The House of Representatives Committee on Government Operations has heard that when federal managers set simple performance goals they often fall short.

Parliamentary Budget Officer Yves Giroud testified In response to a question from BC Liberal MP Palm Baines before the committee on March 20, he said government sector targets “tend to be too easy”.

“I speak from my own experience having been in public office for over 20 years. is always considered achievable,” Giroud told the committee.

According to Blacklock’s Reporter, annual targets are set by executives in departmental results reports and submitted to Congress.

In previous testimony before the Senate Committee on Finance on February 7, Giroud explained His role for the Senate Committee was to provide “independent, nonpartisan analysis to assist members of Congress in fulfilling their constitutional role of holding governments accountable.”

Giroud, a former assistant commissioner of the Canada Revenue Agency, said the government’s reports exaggerated achievements and suggested they were often incomplete or delayed.

Giroud also said the reports were often “surprising” given that “nearly half” had not met or had no target date set.

Mr. Giroud, speaking before the Senate in February, said: I wouldn’t be surprised if they claim some success despite the disaster of recent months. ”

Giroud indicated that the targets set in the ministry’s outcome report are “largely determined by the civil servants responsible for delivering the program itself.”

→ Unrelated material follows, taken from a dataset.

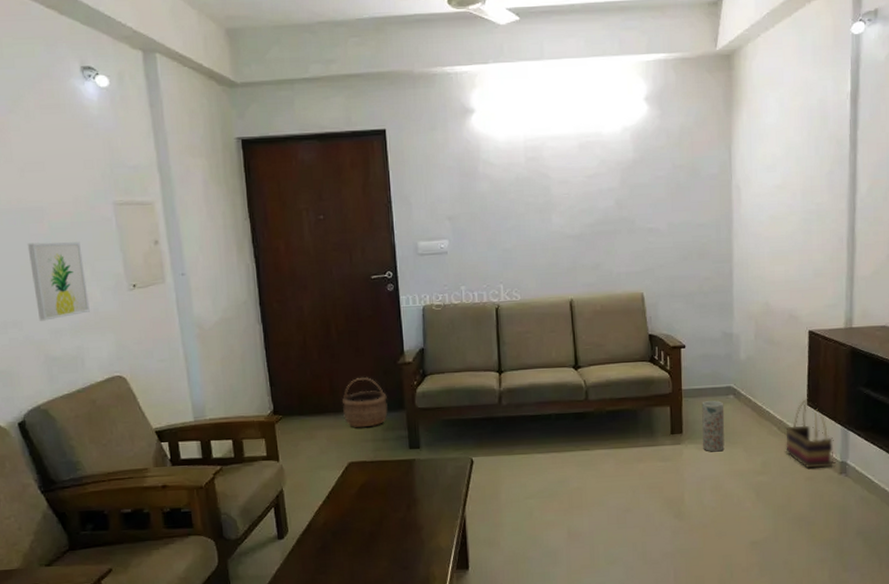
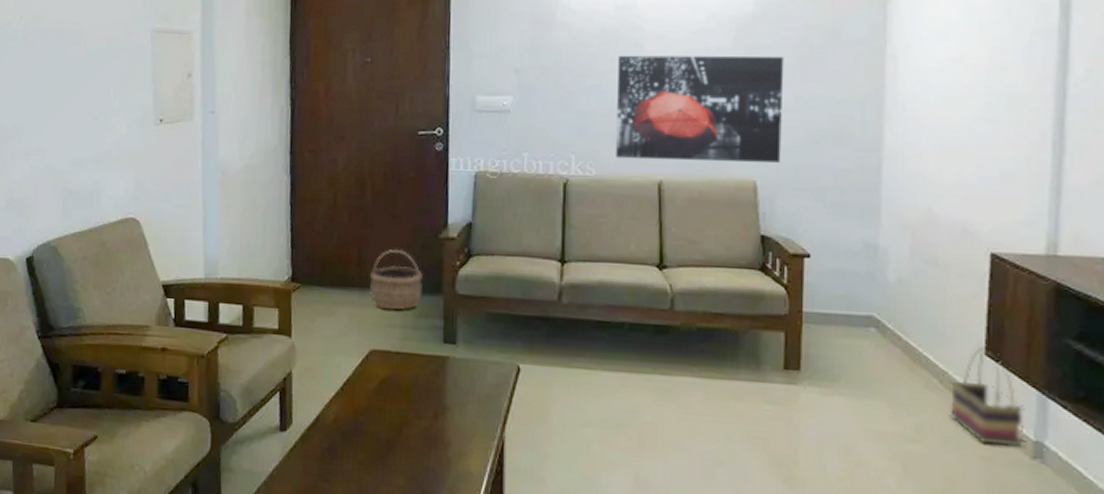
wall art: present [27,242,90,321] -> none [61,66,114,150]
wall art: none [531,192,661,285] -> present [616,55,784,163]
vase: present [702,400,725,452] -> none [829,330,862,402]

“However, in my experience, ministers are not well prepared to challenge their own officials. “They’re usually not too high so they don’t look easy, but they’re not too low and they’re fairly easy to hit most targets,” Giroud told the committee. According to our assessment, they have failed to achieve many of these.”

“We have a broken system,” a budget official told the committee. He said the goals were not ambitious enough to make a “meaningful difference”.

“Governments will either ‘invest’ or spend millions of dollars to do this,” Giroud said. “Okay, but what are the results?”

“I can hold the government accountable, but I can’t do it alone. I have to be willing to receive that information and act on it,” the budget official said.